__About this task__. Of the lines below, write out exactly those from the line with "For example, a" through the line with "landing / stay", both included, and skip the rest.

※

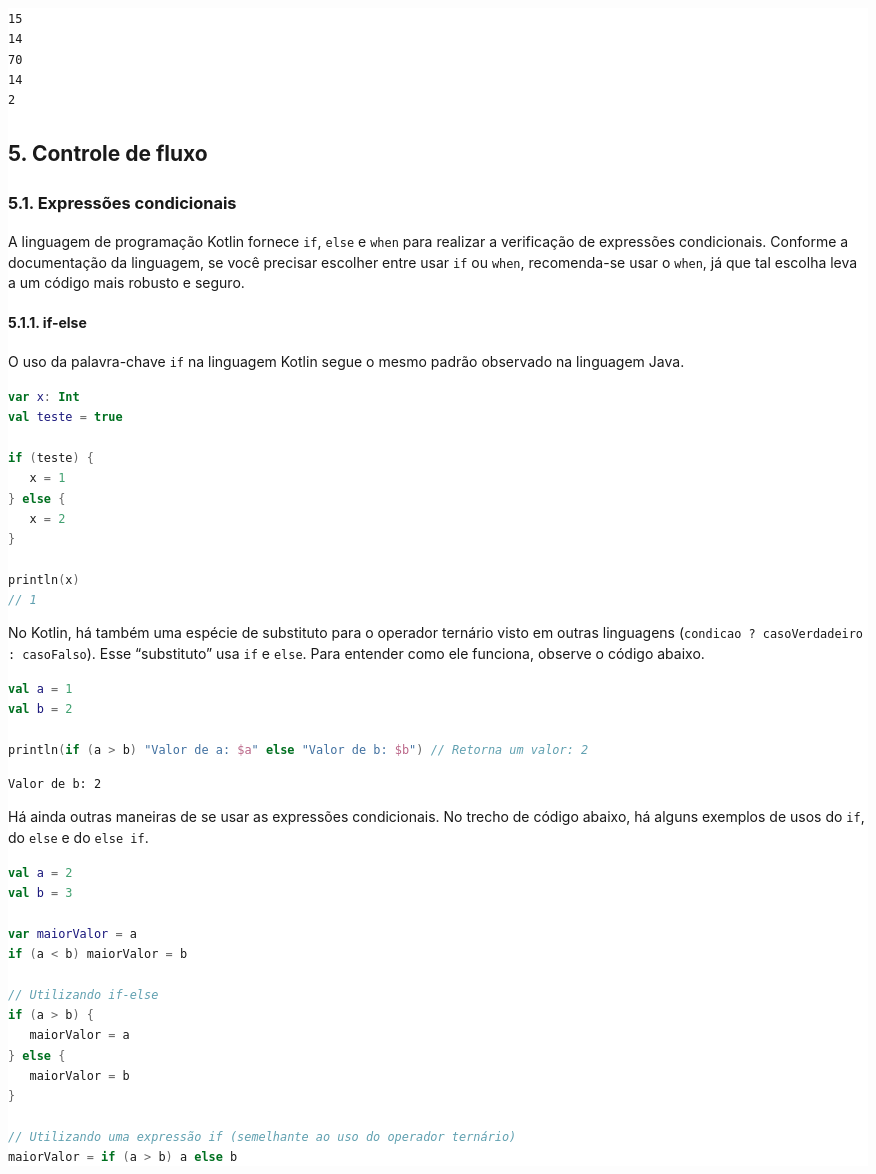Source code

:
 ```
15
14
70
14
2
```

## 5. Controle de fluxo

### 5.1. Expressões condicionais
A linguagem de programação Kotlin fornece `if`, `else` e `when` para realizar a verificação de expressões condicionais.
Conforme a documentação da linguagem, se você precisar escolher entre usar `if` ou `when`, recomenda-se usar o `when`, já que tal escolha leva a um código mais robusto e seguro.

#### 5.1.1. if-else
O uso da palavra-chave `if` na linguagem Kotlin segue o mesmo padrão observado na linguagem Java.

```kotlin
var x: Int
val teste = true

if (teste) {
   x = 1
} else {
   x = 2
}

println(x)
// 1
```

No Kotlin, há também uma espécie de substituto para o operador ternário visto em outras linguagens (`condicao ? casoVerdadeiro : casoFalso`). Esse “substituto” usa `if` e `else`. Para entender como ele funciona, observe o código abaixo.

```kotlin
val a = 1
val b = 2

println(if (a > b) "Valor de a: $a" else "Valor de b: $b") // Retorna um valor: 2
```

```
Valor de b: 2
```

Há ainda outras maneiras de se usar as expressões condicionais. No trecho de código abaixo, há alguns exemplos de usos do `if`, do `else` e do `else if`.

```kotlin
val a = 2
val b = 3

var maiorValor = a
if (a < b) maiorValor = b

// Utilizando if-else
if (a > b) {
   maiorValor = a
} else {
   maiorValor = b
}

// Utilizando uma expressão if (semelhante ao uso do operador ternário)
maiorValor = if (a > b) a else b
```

※

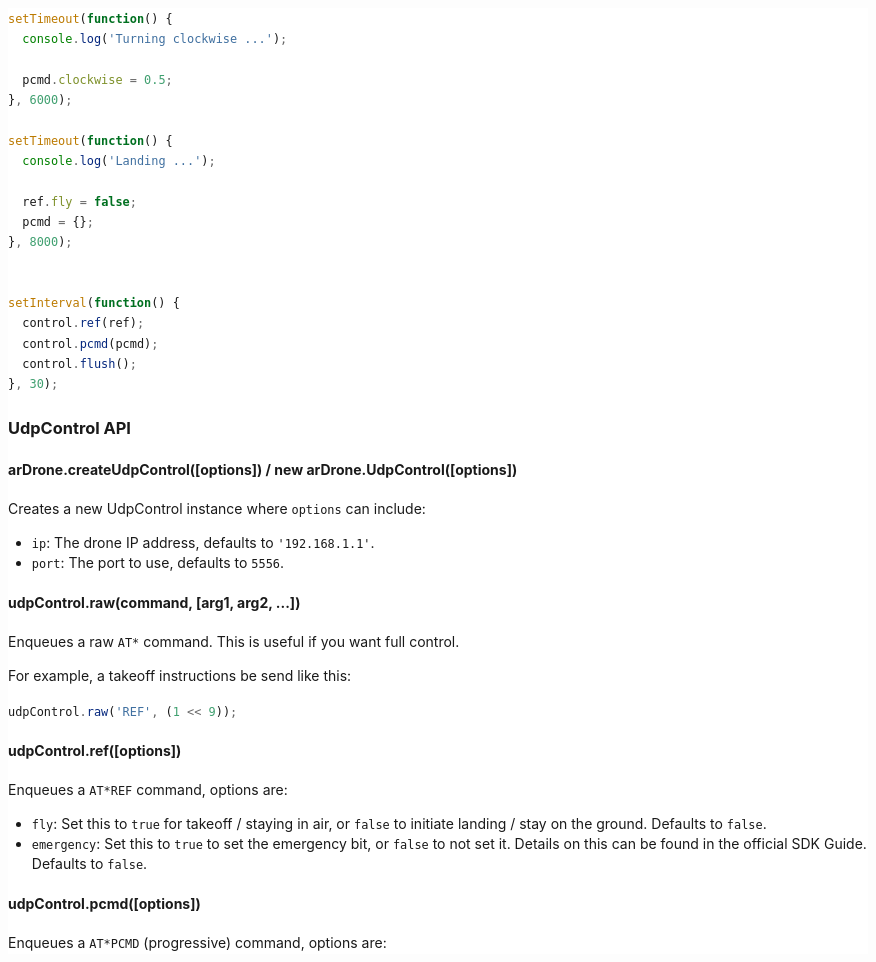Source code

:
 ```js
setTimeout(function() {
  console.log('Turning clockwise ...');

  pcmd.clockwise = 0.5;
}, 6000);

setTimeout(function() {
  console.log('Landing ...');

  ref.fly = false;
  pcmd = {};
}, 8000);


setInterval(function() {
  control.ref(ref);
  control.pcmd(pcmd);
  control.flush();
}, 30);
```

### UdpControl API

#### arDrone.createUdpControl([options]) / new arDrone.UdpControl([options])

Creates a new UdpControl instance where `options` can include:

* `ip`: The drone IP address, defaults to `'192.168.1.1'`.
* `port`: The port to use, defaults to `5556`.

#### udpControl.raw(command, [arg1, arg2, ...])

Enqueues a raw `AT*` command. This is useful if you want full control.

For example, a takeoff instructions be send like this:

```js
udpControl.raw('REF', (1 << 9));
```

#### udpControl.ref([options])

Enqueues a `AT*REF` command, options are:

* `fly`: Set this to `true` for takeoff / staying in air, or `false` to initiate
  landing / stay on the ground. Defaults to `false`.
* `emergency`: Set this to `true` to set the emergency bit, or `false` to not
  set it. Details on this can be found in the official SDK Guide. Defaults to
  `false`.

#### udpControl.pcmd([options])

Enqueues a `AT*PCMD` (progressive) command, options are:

※

__Response to this exercise__.
For example, a takeoff instructions be send like this:

```js
udpControl.raw('REF', (1 << 9));
```

#### udpControl.ref([options])

Enqueues a `AT*REF` command, options are:

* `fly`: Set this to `true` for takeoff / staying in air, or `false` to initiate
  landing / stay on the ground. Defaults to `false`.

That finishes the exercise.